The forecast was as accurate as usual for this season. The predicted warmer temps simply could not push the stubborn cold out. Skiers were pleased that temperatures remained in the teens and did budge much during the race. The tracks were firm and it looked to be shaping up to be a day like we had at the Geschmossel. A moderately westerly wind was trying to deliver warmer air with the help of some radiant heat of a bright sun.
People went about preparing with ease. Most everyone was using a blue wax, but the Ottawa team must have thought they were in the tropics opting to go to purple. Participants could layer clothing comfortably without having to think about what they would shed if it got too warm. Of course there was the obligatory last (oh $h!+) layer of wax that needs to be applied in a panic just before the start of any marathon. Just when you thought the day was going to be full of easy answers, a question strolled in with skier that had to walk from overflow parking. Like an outlaw walking into a saloon; everyone turned and looked, pretending not to stare, even the MC Amy Gunn was silenced the same way the piano player always stops in that Classic Western scene. Yes, for a moment we were all awestruck and then everything went back to normal except with a burning question on everyone’s mind.
We all lined up with the usual start shenanigans. People off to the side as well as between the tracks. Jim Fredericks (Mansfield) took the front row after an injury kept him from racing all season. To his credit he does start fast and it is better to have your competition have to chase to catch you than to have to work hard to catch up. After some announcements and sponsor plugs the race was off! NWVE got on course clean considering the way this race starts. Hotel guests watched from the veranda as skiers raced a sweeping mile long loop with 12 lanes rapidly funneling into two before heading out onto the course proper.

ROWS.

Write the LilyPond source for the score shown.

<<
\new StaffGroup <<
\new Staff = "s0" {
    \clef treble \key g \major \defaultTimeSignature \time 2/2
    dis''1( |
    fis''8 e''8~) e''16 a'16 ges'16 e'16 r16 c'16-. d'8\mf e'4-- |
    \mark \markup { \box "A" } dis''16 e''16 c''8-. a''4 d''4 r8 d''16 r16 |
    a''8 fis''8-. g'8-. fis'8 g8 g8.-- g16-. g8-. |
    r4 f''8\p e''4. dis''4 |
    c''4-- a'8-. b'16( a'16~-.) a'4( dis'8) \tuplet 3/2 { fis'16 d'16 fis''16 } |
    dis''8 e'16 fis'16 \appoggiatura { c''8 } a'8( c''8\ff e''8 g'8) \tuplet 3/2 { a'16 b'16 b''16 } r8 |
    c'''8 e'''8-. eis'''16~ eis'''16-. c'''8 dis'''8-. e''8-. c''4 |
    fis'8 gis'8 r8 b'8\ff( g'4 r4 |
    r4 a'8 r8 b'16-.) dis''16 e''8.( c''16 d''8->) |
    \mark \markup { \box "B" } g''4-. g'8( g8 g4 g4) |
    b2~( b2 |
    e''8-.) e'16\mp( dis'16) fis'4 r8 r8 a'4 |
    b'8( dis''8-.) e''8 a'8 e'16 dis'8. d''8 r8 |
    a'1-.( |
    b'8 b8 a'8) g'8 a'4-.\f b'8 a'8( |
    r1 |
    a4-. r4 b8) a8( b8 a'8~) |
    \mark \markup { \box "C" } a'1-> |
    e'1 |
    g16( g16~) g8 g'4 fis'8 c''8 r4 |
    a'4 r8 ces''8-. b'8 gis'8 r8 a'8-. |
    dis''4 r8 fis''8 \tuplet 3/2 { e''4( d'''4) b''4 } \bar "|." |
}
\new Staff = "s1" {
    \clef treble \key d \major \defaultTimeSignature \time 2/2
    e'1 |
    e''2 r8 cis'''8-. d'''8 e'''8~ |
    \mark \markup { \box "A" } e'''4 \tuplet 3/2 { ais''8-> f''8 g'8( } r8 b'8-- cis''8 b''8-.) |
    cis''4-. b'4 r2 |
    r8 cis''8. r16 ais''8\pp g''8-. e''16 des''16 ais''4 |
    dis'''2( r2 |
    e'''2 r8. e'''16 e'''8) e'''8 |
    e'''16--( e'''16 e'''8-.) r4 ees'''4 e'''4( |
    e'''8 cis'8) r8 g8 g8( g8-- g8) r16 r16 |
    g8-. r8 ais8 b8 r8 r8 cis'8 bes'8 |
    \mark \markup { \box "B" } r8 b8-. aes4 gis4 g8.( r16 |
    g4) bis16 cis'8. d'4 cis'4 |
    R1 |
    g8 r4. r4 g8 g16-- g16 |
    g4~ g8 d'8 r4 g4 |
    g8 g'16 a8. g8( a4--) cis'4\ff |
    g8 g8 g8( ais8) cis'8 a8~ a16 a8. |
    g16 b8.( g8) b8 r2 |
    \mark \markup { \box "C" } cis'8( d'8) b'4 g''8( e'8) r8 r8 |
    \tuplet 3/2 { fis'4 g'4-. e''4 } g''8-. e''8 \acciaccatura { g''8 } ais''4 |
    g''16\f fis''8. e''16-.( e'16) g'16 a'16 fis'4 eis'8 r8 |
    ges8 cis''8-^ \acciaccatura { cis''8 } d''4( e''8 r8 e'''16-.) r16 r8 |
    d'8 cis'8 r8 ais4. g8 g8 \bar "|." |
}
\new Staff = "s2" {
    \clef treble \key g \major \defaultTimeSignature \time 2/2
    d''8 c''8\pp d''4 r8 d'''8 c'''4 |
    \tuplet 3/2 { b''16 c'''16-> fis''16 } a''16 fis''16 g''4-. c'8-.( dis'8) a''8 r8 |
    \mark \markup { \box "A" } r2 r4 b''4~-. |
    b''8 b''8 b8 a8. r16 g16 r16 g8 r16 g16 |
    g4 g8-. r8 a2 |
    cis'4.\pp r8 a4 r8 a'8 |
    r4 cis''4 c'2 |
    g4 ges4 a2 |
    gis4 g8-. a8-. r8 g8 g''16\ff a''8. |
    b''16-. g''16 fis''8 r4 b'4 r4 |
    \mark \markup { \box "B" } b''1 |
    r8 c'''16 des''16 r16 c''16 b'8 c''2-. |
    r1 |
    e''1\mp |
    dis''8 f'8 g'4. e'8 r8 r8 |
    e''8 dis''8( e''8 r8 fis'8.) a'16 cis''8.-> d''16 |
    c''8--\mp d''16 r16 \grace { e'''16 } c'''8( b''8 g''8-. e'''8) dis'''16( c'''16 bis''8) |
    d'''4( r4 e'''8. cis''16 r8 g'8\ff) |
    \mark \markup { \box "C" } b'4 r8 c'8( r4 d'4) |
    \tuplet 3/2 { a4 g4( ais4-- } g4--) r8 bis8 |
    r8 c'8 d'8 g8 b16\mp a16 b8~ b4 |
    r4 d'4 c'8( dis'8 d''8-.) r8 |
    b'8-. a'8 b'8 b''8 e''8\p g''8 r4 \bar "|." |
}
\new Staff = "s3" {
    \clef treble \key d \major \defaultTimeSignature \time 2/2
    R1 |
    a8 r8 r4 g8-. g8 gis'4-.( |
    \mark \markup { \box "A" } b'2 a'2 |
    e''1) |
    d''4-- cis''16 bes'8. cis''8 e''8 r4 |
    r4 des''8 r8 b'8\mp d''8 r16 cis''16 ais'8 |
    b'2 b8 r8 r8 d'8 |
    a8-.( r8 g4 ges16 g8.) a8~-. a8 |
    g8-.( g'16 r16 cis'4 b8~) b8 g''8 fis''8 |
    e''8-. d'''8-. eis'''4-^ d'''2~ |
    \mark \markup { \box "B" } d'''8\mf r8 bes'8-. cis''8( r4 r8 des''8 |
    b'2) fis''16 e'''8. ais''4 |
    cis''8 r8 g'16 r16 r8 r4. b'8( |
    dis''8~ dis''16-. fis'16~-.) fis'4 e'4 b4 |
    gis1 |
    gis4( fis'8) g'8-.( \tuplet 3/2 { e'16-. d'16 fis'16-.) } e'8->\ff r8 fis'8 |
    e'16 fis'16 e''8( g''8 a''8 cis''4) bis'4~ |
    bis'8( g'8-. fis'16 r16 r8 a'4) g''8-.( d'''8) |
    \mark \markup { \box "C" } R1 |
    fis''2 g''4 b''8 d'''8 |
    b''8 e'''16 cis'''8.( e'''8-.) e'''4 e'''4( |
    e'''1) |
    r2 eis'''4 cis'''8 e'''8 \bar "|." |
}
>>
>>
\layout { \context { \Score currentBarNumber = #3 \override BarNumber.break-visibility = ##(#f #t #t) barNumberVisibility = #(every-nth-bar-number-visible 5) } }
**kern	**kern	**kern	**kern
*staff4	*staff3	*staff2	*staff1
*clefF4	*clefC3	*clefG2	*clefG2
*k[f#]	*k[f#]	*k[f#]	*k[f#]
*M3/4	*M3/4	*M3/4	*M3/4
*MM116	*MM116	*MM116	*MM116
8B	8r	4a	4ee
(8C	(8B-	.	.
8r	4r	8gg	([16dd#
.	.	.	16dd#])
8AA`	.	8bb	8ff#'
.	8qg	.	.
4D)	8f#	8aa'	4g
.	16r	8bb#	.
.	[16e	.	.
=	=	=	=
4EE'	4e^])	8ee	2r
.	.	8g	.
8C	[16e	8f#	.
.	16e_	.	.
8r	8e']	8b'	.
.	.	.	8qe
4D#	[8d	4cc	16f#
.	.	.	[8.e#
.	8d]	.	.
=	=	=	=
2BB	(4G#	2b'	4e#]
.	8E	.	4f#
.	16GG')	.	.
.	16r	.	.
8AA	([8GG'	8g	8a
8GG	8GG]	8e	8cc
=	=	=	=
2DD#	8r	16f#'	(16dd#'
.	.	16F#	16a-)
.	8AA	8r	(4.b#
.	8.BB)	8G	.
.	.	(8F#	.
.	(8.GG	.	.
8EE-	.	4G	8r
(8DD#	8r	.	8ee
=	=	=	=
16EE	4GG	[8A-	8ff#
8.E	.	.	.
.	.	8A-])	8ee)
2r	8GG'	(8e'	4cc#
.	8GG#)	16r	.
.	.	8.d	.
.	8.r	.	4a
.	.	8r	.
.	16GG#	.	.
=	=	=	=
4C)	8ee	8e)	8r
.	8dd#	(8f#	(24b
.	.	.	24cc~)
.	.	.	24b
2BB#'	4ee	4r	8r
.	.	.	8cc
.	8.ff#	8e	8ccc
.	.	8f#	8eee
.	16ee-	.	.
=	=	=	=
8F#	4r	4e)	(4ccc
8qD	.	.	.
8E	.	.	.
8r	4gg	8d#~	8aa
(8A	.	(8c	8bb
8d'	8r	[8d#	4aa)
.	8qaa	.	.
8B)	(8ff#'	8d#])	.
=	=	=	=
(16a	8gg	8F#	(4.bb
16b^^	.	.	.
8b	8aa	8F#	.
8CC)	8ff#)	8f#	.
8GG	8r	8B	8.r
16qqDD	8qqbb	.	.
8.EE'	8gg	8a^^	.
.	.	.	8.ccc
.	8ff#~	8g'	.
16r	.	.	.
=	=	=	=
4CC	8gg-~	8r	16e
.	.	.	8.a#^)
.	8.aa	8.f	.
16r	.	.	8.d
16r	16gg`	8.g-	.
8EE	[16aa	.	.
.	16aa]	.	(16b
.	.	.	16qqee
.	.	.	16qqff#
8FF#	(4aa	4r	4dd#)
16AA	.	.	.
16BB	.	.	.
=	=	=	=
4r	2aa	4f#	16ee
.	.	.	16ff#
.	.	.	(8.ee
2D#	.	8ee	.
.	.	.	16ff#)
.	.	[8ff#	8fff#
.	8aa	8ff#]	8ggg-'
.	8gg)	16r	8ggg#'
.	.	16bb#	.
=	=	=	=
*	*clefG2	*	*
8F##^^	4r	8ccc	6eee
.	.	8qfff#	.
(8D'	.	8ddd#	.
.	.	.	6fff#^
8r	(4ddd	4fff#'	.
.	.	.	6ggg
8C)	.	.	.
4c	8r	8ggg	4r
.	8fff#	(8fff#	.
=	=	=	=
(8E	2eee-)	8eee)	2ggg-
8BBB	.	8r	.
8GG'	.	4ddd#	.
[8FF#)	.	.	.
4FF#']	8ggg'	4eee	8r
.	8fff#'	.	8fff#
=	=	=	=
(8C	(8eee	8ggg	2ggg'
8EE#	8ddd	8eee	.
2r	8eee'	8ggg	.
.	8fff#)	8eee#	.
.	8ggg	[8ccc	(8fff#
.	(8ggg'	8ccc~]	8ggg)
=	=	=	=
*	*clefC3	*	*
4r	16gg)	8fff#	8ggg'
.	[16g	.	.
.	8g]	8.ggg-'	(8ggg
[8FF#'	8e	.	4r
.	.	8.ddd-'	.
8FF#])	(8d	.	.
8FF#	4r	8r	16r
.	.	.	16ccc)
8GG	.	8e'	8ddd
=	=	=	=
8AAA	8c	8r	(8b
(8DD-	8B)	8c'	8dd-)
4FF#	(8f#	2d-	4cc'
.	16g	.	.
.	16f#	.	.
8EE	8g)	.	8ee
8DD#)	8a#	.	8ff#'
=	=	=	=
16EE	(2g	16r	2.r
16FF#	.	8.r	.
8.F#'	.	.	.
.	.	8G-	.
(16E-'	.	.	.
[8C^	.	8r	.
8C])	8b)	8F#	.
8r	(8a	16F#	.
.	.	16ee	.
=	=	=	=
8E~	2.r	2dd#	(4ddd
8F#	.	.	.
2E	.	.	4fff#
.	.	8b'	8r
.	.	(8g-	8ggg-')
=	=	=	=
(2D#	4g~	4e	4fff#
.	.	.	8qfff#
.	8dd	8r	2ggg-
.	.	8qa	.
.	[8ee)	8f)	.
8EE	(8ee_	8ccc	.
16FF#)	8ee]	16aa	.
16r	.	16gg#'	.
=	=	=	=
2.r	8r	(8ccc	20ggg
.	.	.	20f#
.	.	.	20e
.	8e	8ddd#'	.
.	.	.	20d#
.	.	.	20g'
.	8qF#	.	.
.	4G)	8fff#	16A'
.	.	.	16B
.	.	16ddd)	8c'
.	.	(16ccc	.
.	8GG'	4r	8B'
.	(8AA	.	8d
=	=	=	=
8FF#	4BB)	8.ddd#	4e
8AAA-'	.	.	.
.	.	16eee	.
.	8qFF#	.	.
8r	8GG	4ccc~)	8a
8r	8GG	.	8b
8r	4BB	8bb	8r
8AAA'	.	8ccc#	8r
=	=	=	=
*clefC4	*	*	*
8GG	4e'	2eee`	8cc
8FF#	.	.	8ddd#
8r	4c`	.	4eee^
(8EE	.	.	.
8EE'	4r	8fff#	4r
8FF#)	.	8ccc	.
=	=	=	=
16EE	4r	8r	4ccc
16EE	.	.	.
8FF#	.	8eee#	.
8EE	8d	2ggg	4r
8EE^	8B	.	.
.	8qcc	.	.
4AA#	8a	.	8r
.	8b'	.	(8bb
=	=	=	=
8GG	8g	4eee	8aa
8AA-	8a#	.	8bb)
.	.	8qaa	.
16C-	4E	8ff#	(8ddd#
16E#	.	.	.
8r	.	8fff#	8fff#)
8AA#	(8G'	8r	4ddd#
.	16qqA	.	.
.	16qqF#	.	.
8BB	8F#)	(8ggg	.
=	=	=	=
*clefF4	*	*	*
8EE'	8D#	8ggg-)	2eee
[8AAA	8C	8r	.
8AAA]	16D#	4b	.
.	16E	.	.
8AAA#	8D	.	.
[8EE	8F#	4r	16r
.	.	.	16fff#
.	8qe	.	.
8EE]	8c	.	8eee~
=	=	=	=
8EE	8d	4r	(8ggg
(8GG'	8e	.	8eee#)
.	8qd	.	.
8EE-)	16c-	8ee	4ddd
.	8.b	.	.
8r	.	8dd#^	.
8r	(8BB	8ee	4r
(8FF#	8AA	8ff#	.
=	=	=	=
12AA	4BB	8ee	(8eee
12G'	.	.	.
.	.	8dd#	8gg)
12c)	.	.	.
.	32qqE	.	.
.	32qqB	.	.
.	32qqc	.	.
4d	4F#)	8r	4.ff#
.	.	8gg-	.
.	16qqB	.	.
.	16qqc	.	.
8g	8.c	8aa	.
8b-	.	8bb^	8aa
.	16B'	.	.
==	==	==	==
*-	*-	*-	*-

EXERCISE REQUIREMENTS. Transcribe from the ski race report above, beginning at the words "People went about" and stopping after "on everyone’s mind.".

EXERCISE RESPONSE.
People went about preparing with ease. Most everyone was using a blue wax, but the Ottawa team must have thought they were in the tropics opting to go to purple. Participants could layer clothing comfortably without having to think about what they would shed if it got too warm. Of course there was the obligatory last (oh $h!+) layer of wax that needs to be applied in a panic just before the start of any marathon. Just when you thought the day was going to be full of easy answers, a question strolled in with skier that had to walk from overflow parking. Like an outlaw walking into a saloon; everyone turned and looked, pretending not to stare, even the MC Amy Gunn was silenced the same way the piano player always stops in that Classic Western scene. Yes, for a moment we were all awestruck and then everything went back to normal except with a burning question on everyone’s mind.